INSTRUCTION ▸ From the data, return each line holding the word "pixels".

===== DATASET =====

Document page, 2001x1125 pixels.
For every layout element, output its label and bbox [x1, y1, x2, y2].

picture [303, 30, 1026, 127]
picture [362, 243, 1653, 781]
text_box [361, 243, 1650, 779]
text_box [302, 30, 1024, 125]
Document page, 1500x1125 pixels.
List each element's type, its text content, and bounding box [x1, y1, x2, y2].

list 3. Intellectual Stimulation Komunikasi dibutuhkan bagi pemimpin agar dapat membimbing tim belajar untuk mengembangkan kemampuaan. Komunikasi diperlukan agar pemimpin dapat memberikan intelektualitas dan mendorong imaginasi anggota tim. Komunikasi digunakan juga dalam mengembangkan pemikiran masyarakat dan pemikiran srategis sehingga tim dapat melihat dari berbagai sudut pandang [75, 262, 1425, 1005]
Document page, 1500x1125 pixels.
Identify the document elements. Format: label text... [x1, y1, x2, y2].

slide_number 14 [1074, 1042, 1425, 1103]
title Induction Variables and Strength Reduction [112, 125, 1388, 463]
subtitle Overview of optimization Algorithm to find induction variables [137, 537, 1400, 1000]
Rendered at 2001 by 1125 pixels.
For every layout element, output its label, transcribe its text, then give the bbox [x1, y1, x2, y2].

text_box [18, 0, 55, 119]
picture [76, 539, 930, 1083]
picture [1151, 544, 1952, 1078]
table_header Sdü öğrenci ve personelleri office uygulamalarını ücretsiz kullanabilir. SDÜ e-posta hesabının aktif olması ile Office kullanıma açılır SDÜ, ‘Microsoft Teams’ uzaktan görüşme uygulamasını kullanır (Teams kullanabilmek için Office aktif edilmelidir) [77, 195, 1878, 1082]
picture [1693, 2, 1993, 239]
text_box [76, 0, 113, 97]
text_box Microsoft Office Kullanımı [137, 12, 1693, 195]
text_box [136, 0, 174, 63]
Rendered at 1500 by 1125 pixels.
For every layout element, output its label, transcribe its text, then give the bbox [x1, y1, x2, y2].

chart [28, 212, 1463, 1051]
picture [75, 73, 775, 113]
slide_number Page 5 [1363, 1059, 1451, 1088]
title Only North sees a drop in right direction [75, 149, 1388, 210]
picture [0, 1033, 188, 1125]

=====

EXERCISE SOLUTION ▸
Document page, 2001x1125 pixels.
Document page, 1500x1125 pixels.
Document page, 1500x1125 pixels.
Rendered at 2001 by 1125 pixels.
Rendered at 1500 by 1125 pixels.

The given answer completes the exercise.